*Source document*:
========================================

The cumulative time of missing pulse oximetry data (of any duration > 15 s) as a percentage of the duration of the entire case was calculated. Seventy-four percent of cases had no such gaps in SpO2data. Ten percent of the cases had pulse oximetry data failure greater or equal to 1.41% of the entire case. Five percent of the cases had pulse oximetry data failure greater or equal to 3.45% of the entire case. One percent of the cases had pulse oximetry data failure greater or equal to 19.48% of the entire case.
The analysis of the influence of intraoperative hypothermia (esophageal temperature < 34 degrees C) on pulse oximetry data failure was based on a modified (nested) case-control comparison. There were 1,142 cases with at least one pulse oximetry data failure paired with control cases with matching demographics in which a pulse oximetry data failure had not yet occurred. There were more instances in which hypothermia in the failure cases was paired with normothermia in the controls (196 instances) versus the opposite scenario (131 instances). The estimated odds ratio for a pulse oximetry data failure due to hypothermia was 1.5 (95% confidence interval 1.2-1.9, P < 0.001). This indicates that hypothermia (esophageal temperature < 34 degrees C) is a significant risk factor for pulse oximetry data failure.
The extremes of intraoperative blood pressure were defined as mean arterial pressure < 70 mmHg (hypotension) and mean arterial pressure > 110 mmHg (hypertension). The analysis of the influence of these extremes on pulse oximetry data failure used a similar modified (nested) case-control comparison. There were 1,498 cases with at least one pulse oximetry data failure paired with control cases with matching demographics in which a pulse oximetry data failure had not yet occurred. Conditional logistic regression was used to estimate the odds of pulse oximetry data failure during hypotension (estimated odds ratio 2.9, 95% confidence limits 2.2-3.7, P < 0.001) and hypertension (odds ratio 1.9, 95% confidence limits 1.6-2.4, P < 0.001). This indicates that hypertension and hypotension were both risk factors for pulse oximetry data failure.

========================================

*Task to carry out*: In the pulse oximetry text, what percentage of cases had no gaps in SpO2 data?

========================================

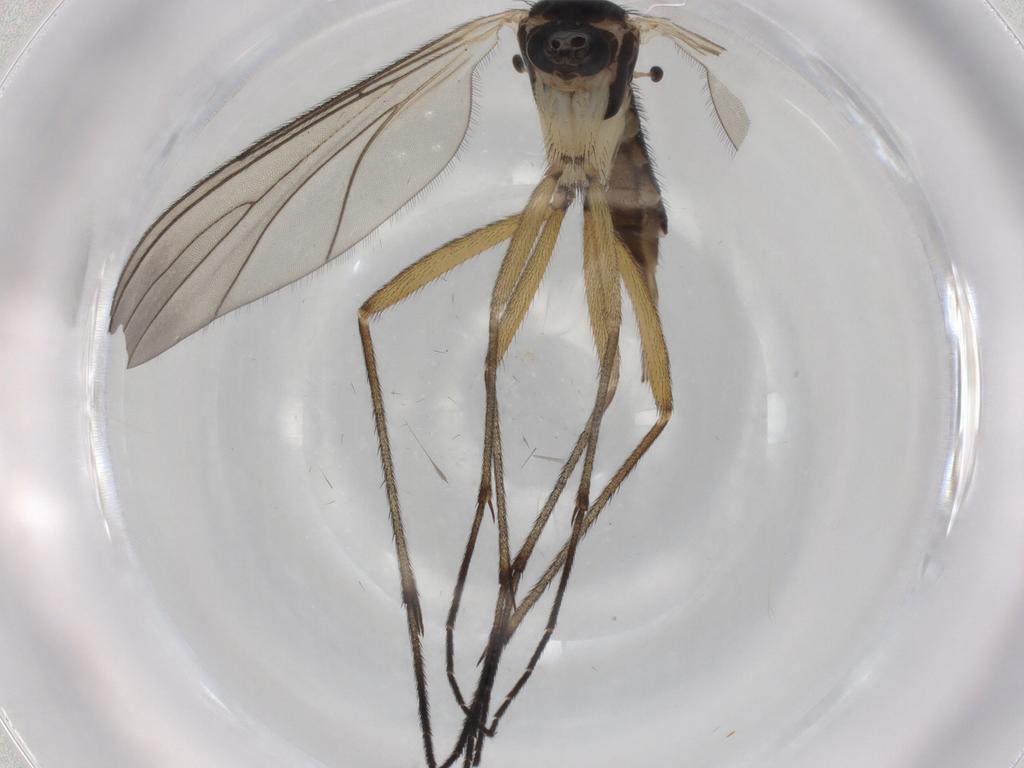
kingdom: Animalia
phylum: Arthropoda
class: Insecta
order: Diptera
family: Sciaridae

========================================

*The answer*: Seventy-four percent